++++ Exercise materials ++++
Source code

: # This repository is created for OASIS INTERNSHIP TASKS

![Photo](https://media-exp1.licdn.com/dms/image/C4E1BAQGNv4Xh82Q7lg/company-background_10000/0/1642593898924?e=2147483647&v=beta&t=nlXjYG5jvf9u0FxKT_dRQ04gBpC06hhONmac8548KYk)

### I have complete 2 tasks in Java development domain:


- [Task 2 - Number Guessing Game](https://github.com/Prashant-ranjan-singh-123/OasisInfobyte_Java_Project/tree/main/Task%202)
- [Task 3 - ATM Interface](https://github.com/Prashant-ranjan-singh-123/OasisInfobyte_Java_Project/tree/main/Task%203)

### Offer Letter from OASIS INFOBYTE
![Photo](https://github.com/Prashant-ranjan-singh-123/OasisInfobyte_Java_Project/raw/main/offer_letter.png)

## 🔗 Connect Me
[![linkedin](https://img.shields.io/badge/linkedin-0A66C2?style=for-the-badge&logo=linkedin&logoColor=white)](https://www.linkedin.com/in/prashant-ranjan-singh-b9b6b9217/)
++++
▶ **Task description**
Starting at the line that holds "### Offer Letter from OASIS INFOBYTE", set down each line exactly through the last line of the records above, and no others.

▶ **Expected output**
### Offer Letter from OASIS INFOBYTE
![Photo](https://github.com/Prashant-ranjan-singh-123/OasisInfobyte_Java_Project/raw/main/offer_letter.png)

## 🔗 Connect Me
[![linkedin](https://img.shields.io/badge/linkedin-0A66C2?style=for-the-badge&logo=linkedin&logoColor=white)](https://www.linkedin.com/in/prashant-ranjan-singh-b9b6b9217/)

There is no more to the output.